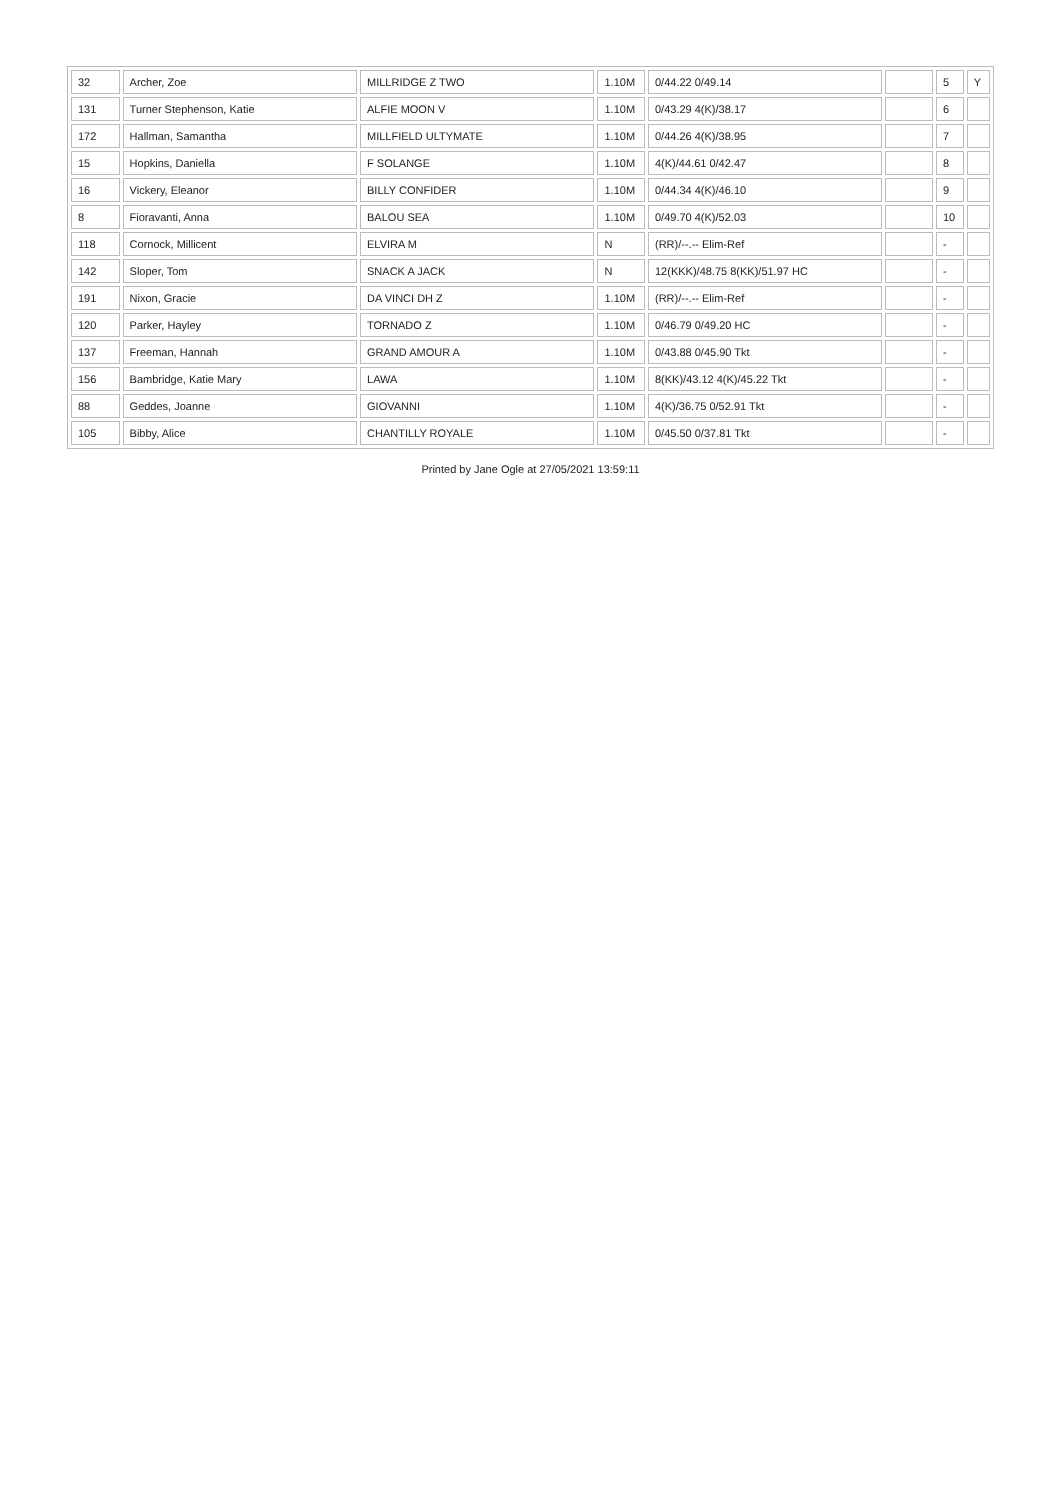| 32 | Archer, Zoe | MILLRIDGE Z TWO | 1.10M | 0/44.22 0/49.14 | | 5 | Y |
| 131 | Turner Stephenson, Katie | ALFIE MOON V | 1.10M | 0/43.29 4(K)/38.17 | | 6 | |
| 172 | Hallman, Samantha | MILLFIELD ULTYMATE | 1.10M | 0/44.26 4(K)/38.95 | | 7 | |
| 15 | Hopkins, Daniella | F SOLANGE | 1.10M | 4(K)/44.61 0/42.47 | | 8 | |
| 16 | Vickery, Eleanor | BILLY CONFIDER | 1.10M | 0/44.34 4(K)/46.10 | | 9 | |
| 8 | Fioravanti, Anna | BALOU SEA | 1.10M | 0/49.70 4(K)/52.03 | | 10 | |
| 118 | Cornock, Millicent | ELVIRA M | N | (RR)/--.-- Elim-Ref | | - | |
| 142 | Sloper, Tom | SNACK A JACK | N | 12(KKK)/48.75 8(KK)/51.97 HC | | - | |
| 191 | Nixon, Gracie | DA VINCI DH Z | 1.10M | (RR)/--.-- Elim-Ref | | - | |
| 120 | Parker, Hayley | TORNADO Z | 1.10M | 0/46.79 0/49.20 HC | | - | |
| 137 | Freeman, Hannah | GRAND AMOUR A | 1.10M | 0/43.88 0/45.90 Tkt | | - | |
| 156 | Bambridge, Katie Mary | LAWA | 1.10M | 8(KK)/43.12 4(K)/45.22 Tkt | | - | |
| 88 | Geddes, Joanne | GIOVANNI | 1.10M | 4(K)/36.75 0/52.91 Tkt | | - | |
| 105 | Bibby, Alice | CHANTILLY ROYALE | 1.10M | 0/45.50 0/37.81 Tkt | | - | |
Printed by Jane Ogle at 27/05/2021 13:59:11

++++++++

◆ Requirement:
The data must be printed exactly, image-free.

◆ Answer to this task:
| 32 | Archer, Zoe | MILLRIDGE Z TWO | 1.10M | 0/44.22 0/49.14 | | 5 | Y |
| 131 | Turner Stephenson, Katie | ALFIE MOON V | 1.10M | 0/43.29 4(K)/38.17 | | 6 | |
| 172 | Hallman, Samantha | MILLFIELD ULTYMATE | 1.10M | 0/44.26 4(K)/38.95 | | 7 | |
| 15 | Hopkins, Daniella | F SOLANGE | 1.10M | 4(K)/44.61 0/42.47 | | 8 | |
| 16 | Vickery, Eleanor | BILLY CONFIDER | 1.10M | 0/44.34 4(K)/46.10 | | 9 | |
| 8 | Fioravanti, Anna | BALOU SEA | 1.10M | 0/49.70 4(K)/52.03 | | 10 | |
| 118 | Cornock, Millicent | ELVIRA M | N | (RR)/--.-- Elim-Ref | | - | |
| 142 | Sloper, Tom | SNACK A JACK | N | 12(KKK)/48.75 8(KK)/51.97 HC | | - | |
| 191 | Nixon, Gracie | DA VINCI DH Z | 1.10M | (RR)/--.-- Elim-Ref | | - | |
| 120 | Parker, Hayley | TORNADO Z | 1.10M | 0/46.79 0/49.20 HC | | - | |
| 137 | Freeman, Hannah | GRAND AMOUR A | 1.10M | 0/43.88 0/45.90 Tkt | | - | |
| 156 | Bambridge, Katie Mary | LAWA | 1.10M | 8(KK)/43.12 4(K)/45.22 Tkt | | - | |
| 88 | Geddes, Joanne | GIOVANNI | 1.10M | 4(K)/36.75 0/52.91 Tkt | | - | |
| 105 | Bibby, Alice | CHANTILLY ROYALE | 1.10M | 0/45.50 0/37.81 Tkt | | - | |
Printed by Jane Ogle at 27/05/2021 13:59:11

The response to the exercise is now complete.